The Hub will not change regular electronic tolling or license plate tolling  for those vehicles matching an account held by the toller internally. It will come into play at the point where tollers presently have to go out searching other databases for owner details - see chart nearby.

Operations are described in the RFP:

"Pilot Hub operation will include daily exchanges of transactions, valid license plate lists, reconciliation files, and correction files. The PHOs (Pilot Hub Operators) will set up the pilot License Plate Interoperable Hub to be hosted off-site with full backup.  It is expected to include all hardware, software, connections, and data conversion without charge to ATI or test participants, to allow the ATI participating agencies to send data and receive license plate files and transactions.

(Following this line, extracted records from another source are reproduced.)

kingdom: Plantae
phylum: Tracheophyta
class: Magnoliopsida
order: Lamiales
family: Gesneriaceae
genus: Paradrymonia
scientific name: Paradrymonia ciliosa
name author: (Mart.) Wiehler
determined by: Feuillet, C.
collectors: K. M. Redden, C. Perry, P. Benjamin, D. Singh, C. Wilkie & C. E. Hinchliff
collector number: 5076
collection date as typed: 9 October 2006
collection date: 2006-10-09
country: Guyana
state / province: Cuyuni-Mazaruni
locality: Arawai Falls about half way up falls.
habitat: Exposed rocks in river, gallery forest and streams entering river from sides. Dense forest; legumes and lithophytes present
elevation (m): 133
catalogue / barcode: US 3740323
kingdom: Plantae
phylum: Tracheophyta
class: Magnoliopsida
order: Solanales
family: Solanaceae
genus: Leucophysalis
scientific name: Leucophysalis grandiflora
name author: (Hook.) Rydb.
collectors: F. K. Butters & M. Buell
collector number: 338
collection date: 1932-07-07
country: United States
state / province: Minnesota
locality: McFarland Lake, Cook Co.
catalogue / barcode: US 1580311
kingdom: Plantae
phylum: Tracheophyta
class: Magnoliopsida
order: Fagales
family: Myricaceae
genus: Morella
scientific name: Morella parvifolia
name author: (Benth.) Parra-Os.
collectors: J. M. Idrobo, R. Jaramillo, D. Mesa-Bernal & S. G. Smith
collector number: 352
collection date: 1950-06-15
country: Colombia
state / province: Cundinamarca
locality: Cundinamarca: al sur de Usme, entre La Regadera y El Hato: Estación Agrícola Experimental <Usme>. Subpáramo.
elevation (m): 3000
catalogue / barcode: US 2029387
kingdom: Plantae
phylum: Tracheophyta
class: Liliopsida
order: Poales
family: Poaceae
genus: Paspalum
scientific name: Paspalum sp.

"The PHOs shall be responsible for performing and reporting on regular operational tasks:

1. Download daily, files or file updates, of license plate data from participating CSCs in order to maintain a current customer database. Proposer shall also allow for web service near real time approach where applicable.

2. Receive daily license-plate-image based transactions,

3. Match and route license plate image transactions to the proper Home Agency CSCs.  

4. Provide daily reports of the results of license plate lookups submitted, either as: (a)     Successful matching against pilot LPI Hub, or (b) Unsuccessful matching against pilot LPI Hub and reason for unsuccessful match, i.e. no match, incomplete file, etc." end quotes

The system has to be scalable for future expansion so it can serve as many as 500 toll operators.

It has to operate 24/7.

Data is the property of ATI. All work must be done within the US to allow adequate security.

Privacy of customers has to be protected by meeting bank payment (PCI) standards of confidentiality about transactions.

see http://www.tollinterop.org/

Inquiries: "J.R. Fenske" <jr.fenske@tollinterop.org>

BACKGROUND: All-electronic or cashless tolling depends mainly on transponders (also known as electronic 'tags' or 'passes') that can be read by an overhead RF (radio frequency) 'reader' for motorists enrolled in a local or grouped plan such as E-ZPass, TxTag, SunPass (Florida) or FasTrak (California).

But those vehicles without transponders or with transponders that cannot be read by local radio frequency readers have their license plates photographed.

The challenge is to get accurate names and addresses of the vehicle owners from the license plate images, and to bill, and collect on them - the task to be assigned to the hub operator or operators.